The last paradigm was reached back when Shenmue was first shown in mid-1998 combining the volume of geometry, texturing, filtering, shadowing and lighting effects typical of modern games, but I think we're moving beyond that now with per-pixel detail layers that illustrate object properties like bumpiness, pock marks, light sheens, scratches, etc.
 
Panzer Dragoon Orta is incredibly beautiful.

Metroid Prime is up there as is Rebel Strike

GT3 is still impressive

I'm sure Ace Combat 5 will show what PS2 can really do.

not impressed with Wind Waker except for some of the bosses.

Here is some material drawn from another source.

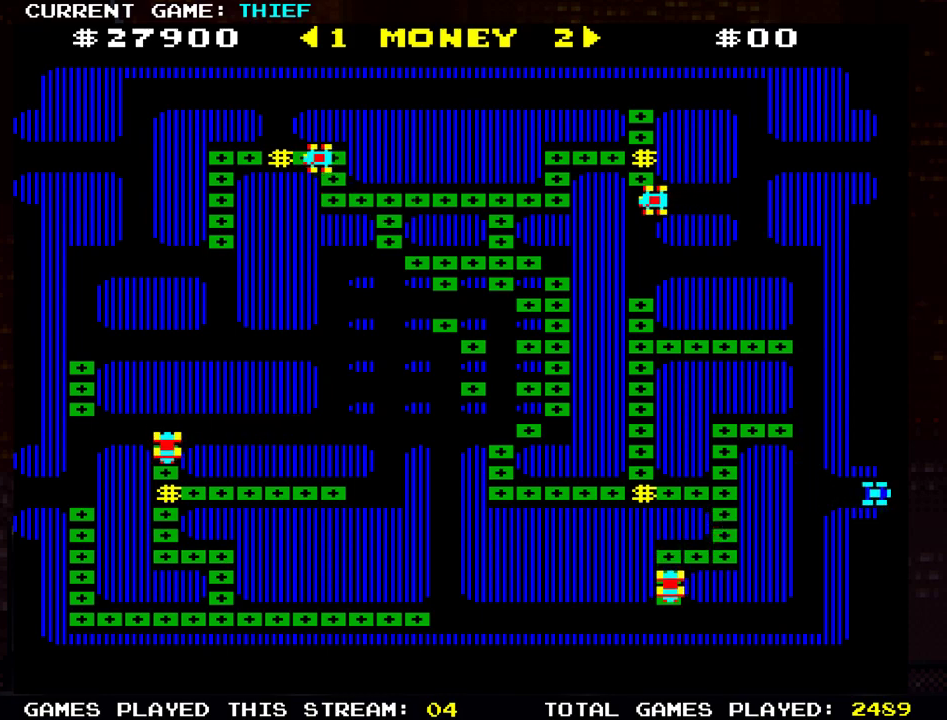
{"buttons": [], "left_stick": "up", "events": [[401, "left_stick", "up"]]}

60fps or at least mostly 60fps (ahem RS) is a requirement for me
 
Bohdy said:
Well actually, WW runs at 30fps.
I'm almost certain it's 60fps. Try turning the camera around at full speed and observe the gap between frames, then do the same in Halo or SMS and see the difference.
Even though ZWW has a fast moving camera, it's still much smoother looking.
Vysez said:
Squeak said:
* Good use of Environment Map Bump Mapping (treasure chest, metallic. objects, heat destortion etc.).
Isn't the heat effect being done by a framebuffer distorsion?
Bohdy said:
Also, I don't think I ever saw any environment bump-mapping in it
If the hardware is capable of EMBM, then using that must be faster for effects like heat distortion and other kinds of refraction, than using high-density alphablended geometry.
Other examples of EMBM that I can remember of the top of my head, is various shiny objects, such as Nightmare locks and also the rippling spheres around some enemies in the Wind Temple (I'm replaying it right now :D ).

About PDO, it is very goodlooking indeed, but I suspect a great deal of its looks is down to good art direction (like Final Fantasy games).
Again, it is a on rails shooter with the restriction in movement that implies, and while varied a lot of the textures are quite blurry.